::: Records for the exercise

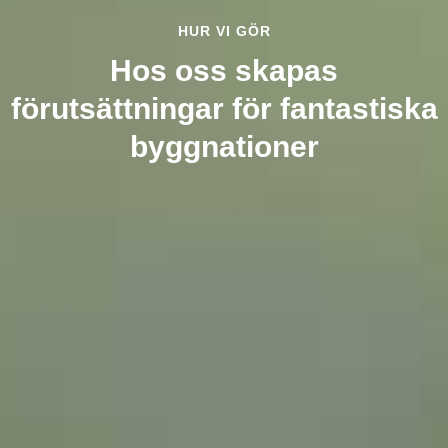
HUR VI GÖR
Hos oss skapas
förutsättningar för fantastiska
byggnationer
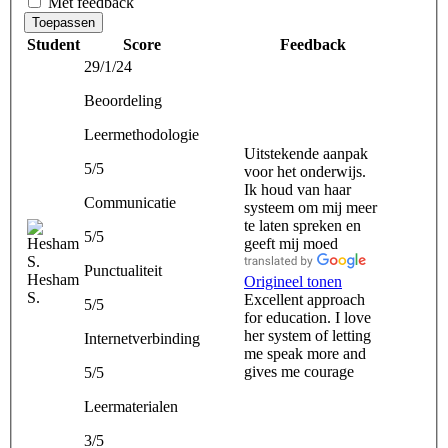
Met feedback
Toepassen
Student
Score
Feedback
29/1/24
Beoordeling
Leermethodologie
Uitstekende aanpak
5/5
voor het onderwijs.
Ik houd van haar
Communicatie
systeem om mij meer
te laten spreken en
5/5
geeft mij moed
Punctualiteit
Hesham
Origineel tonen
S.
Excellent approach
5/5
for education. I love
her system of letting
Internetverbinding
me speak more and
gives me courage
5/5
Leermaterialen
3/5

::::::

Please retype the whole listing above exactly, without any of its images.

Your response ->
HUR VI GÖR
Hos oss skapas
förutsättningar för fantastiska
byggnationer
Met feedback
Toepassen
Student
Score
Feedback
29/1/24
Beoordeling
Leermethodologie
Uitstekende aanpak
5/5
voor het onderwijs.
Ik houd van haar
Communicatie
systeem om mij meer
te laten spreken en
5/5
geeft mij moed
Punctualiteit
Hesham
Origineel tonen
S.
Excellent approach
5/5
for education. I love
her system of letting
Internetverbinding
me speak more and
gives me courage
5/5
Leermaterialen
3/5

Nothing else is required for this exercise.